B. In the case of a firm's insolvency, a bondholder has a priority of claim to the firm's assets before the preferred
and common stockholders. Also, bondholders must be paid interest due them before dividends can be
distributed to the stockholders.
C. A bond's par value is the amount that will be repaid by the firm when the bond matures, usually P1,000.
D. The contractual agreement of the bond specifies a coupon interest rate that is expressed either as a percent of the
par value or as a flat amount of interest which the borrowing firm promises to pay the bondholder each year. For
example: A P1,000 par value bond specifying a coupon interest rate of 9 percent is equivalent to an annual
interest payment of P90.
E. The bond has a maturity date, at which time the borrowing firm is committed to repay the loan principal.

=== Record excerpts ===
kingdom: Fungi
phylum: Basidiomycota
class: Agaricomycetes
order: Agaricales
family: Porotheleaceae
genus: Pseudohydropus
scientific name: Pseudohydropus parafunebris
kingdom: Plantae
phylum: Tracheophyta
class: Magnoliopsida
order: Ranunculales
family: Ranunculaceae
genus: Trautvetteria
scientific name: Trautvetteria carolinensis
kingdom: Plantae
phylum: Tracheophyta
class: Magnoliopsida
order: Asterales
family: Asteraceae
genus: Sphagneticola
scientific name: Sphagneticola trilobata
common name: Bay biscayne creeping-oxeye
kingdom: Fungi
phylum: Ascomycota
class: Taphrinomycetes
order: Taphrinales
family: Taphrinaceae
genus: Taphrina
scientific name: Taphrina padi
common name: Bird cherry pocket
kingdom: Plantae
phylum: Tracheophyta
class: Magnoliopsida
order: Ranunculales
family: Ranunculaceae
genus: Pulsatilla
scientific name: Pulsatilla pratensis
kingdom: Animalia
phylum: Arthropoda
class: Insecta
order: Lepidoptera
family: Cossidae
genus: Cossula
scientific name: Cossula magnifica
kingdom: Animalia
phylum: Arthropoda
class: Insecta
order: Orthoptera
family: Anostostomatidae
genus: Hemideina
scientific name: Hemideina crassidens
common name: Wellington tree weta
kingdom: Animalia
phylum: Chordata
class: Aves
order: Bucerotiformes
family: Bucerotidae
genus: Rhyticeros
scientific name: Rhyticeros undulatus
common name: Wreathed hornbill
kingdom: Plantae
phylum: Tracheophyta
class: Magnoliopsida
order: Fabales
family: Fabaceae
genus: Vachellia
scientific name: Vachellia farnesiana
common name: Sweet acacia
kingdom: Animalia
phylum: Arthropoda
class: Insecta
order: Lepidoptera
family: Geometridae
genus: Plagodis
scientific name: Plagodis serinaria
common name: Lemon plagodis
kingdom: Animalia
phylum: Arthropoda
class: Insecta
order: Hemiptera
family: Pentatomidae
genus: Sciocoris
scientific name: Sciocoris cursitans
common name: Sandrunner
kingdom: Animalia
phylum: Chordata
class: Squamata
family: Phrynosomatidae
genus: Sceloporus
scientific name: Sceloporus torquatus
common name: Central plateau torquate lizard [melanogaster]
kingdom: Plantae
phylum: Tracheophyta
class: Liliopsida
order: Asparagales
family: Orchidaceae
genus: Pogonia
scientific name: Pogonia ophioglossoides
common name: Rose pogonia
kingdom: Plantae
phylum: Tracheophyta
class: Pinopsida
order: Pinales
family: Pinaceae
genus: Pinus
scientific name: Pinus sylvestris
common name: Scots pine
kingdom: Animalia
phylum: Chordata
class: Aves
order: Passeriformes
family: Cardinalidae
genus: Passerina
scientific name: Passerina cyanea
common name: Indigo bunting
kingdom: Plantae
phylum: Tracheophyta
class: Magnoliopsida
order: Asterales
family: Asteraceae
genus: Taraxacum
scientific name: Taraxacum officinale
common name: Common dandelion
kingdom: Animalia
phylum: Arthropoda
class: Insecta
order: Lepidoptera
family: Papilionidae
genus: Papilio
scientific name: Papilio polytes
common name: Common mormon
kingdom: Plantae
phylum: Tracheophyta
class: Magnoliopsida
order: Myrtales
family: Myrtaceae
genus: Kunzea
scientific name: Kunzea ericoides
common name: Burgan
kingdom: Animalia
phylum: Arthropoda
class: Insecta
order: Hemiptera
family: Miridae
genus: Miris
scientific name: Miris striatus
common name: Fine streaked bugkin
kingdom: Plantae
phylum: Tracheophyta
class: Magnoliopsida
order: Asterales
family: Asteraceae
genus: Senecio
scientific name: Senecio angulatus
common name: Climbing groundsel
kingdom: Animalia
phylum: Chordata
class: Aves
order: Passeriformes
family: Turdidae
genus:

=== Task ===
Copy the bond text from "C. A bond's" to "the loan principal.", swapping "par value" for "face value" wherever it appears.

=== The completed task ===
C. A bond's face value is the amount that will be repaid by the firm when the bond matures, usually P1,000.
D. The contractual agreement of the bond specifies a coupon interest rate that is expressed either as a percent of the
face value or as a flat amount of interest which the borrowing firm promises to pay the bondholder each year. For
example: A P1,000 face value bond specifying a coupon interest rate of 9 percent is equivalent to an annual
interest payment of P90.
E. The bond has a maturity date, at which time the borrowing firm is committed to repay the loan principal.